Does Palantir fall under the Cloud Act[0]?

I wonder why so many governments sign with a company that, even if the contract says they will not leak information to the US government, is required to yield any information to it if the US requests it, without even being able to notify their client—regardless of the location of the servers themselves.

[0]: https://www.congress.gov/bill/115th-congress/house-bill/4943...

New comment by espadrine in "Mistral raises 1.7B€, partners with ASML"

espadrine — Tue, 09 Sep 2025 08:39:24 +0000

Past Mistral investors: JC Decaux (urban advertizing), CMA CGM CEO (maritime logistics), Iliad CEO (Internet service provider), Salesforce (client relation management), Samsung (electronics), Cisco (network hardware), NVIDIA (chips designer)[0]. I agree ASML is a surprising choice, but I guess investments are not necessarily directly connected to the company purpose.

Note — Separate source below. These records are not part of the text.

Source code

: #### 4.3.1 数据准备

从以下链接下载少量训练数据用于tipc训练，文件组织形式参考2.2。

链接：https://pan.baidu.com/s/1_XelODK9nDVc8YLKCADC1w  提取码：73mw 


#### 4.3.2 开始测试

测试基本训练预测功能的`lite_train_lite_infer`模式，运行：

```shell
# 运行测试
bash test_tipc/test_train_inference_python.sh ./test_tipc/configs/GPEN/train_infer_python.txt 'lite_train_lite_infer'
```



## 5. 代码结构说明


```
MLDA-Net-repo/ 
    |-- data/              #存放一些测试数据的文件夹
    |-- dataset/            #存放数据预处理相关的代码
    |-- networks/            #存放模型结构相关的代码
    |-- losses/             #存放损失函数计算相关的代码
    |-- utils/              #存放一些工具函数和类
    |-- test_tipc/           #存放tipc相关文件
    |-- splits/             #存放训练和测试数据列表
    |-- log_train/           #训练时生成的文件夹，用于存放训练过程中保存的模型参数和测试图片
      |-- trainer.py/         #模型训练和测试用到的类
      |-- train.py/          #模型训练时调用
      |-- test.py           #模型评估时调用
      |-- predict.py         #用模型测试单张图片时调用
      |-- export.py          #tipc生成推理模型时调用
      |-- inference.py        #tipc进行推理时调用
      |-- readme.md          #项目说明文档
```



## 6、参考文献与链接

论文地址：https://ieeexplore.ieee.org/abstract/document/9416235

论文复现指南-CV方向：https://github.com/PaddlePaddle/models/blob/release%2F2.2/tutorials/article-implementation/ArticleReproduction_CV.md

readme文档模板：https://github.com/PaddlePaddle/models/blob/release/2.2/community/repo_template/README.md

BTW, I generated that list by asking my default search engine, which is Mistral Le Chat: indeed, using Cerebras chips, the responses are so fast that it became competitive with asking Google Search. A lot of comments claim it is worse, but in my experience it is the fastest, and for all but very advanced mathematical questions, it has similar quality to its best competitors. Even LMArena’s Elo indicates it wins 46% of the time against ChatGPT.

[0]: https://mistral.ai/fr/news/mistral-ai-raises-1-7-b-to-accele...

New comment by espadrine in "Databricks is raising a Series K Investment at >$100B valuation"

espadrine — Wed, 20 Aug 2025 08:18:41 +0000

At least it is not unprecedented. Palantir raised a series I in 2020 after 17 years of operation.

New comment by espadrine in "Gemini 2.5 Deep Think"

espadrine — Fri, 01 Aug 2025 22:08:21 +0000

It would be interesting to have two generations per model without cherry picking, so that the Elo estimation can include an easy-to-compute standard deviation estimation.

New comment by espadrine in "Mistral Releases Deep Research, Voice, Projects in Le Chat"

espadrine — Thu, 17 Jul 2025 18:49:31 +0000

The best model there is 2.5B parameters. I can believe that a model 10x bigger is somewhat better.

One element of comparison is OpenAI Whisper v3, which achieves 7.44 WER on the ASR leaderboard, and shows up as ~8.3 WER on FLEURS in the Voxtral announcement[0]. If FLEURS has +1 WER on average compared to ASR, it would imply that Voxtral does have a lead on ASR.

[0]: https://mistral.ai/news/voxtral

New comment by espadrine in "Hand: open-source Robot Hand"

espadrine — Thu, 17 Jul 2025 15:14:29 +0000

I agree that there are some robotic designs that unnecessarily mimic human limbs. I have in mind heads, and feet (instead of wheels).

A hand however, is useful because so many manufactured objects have been constructed for their purpose.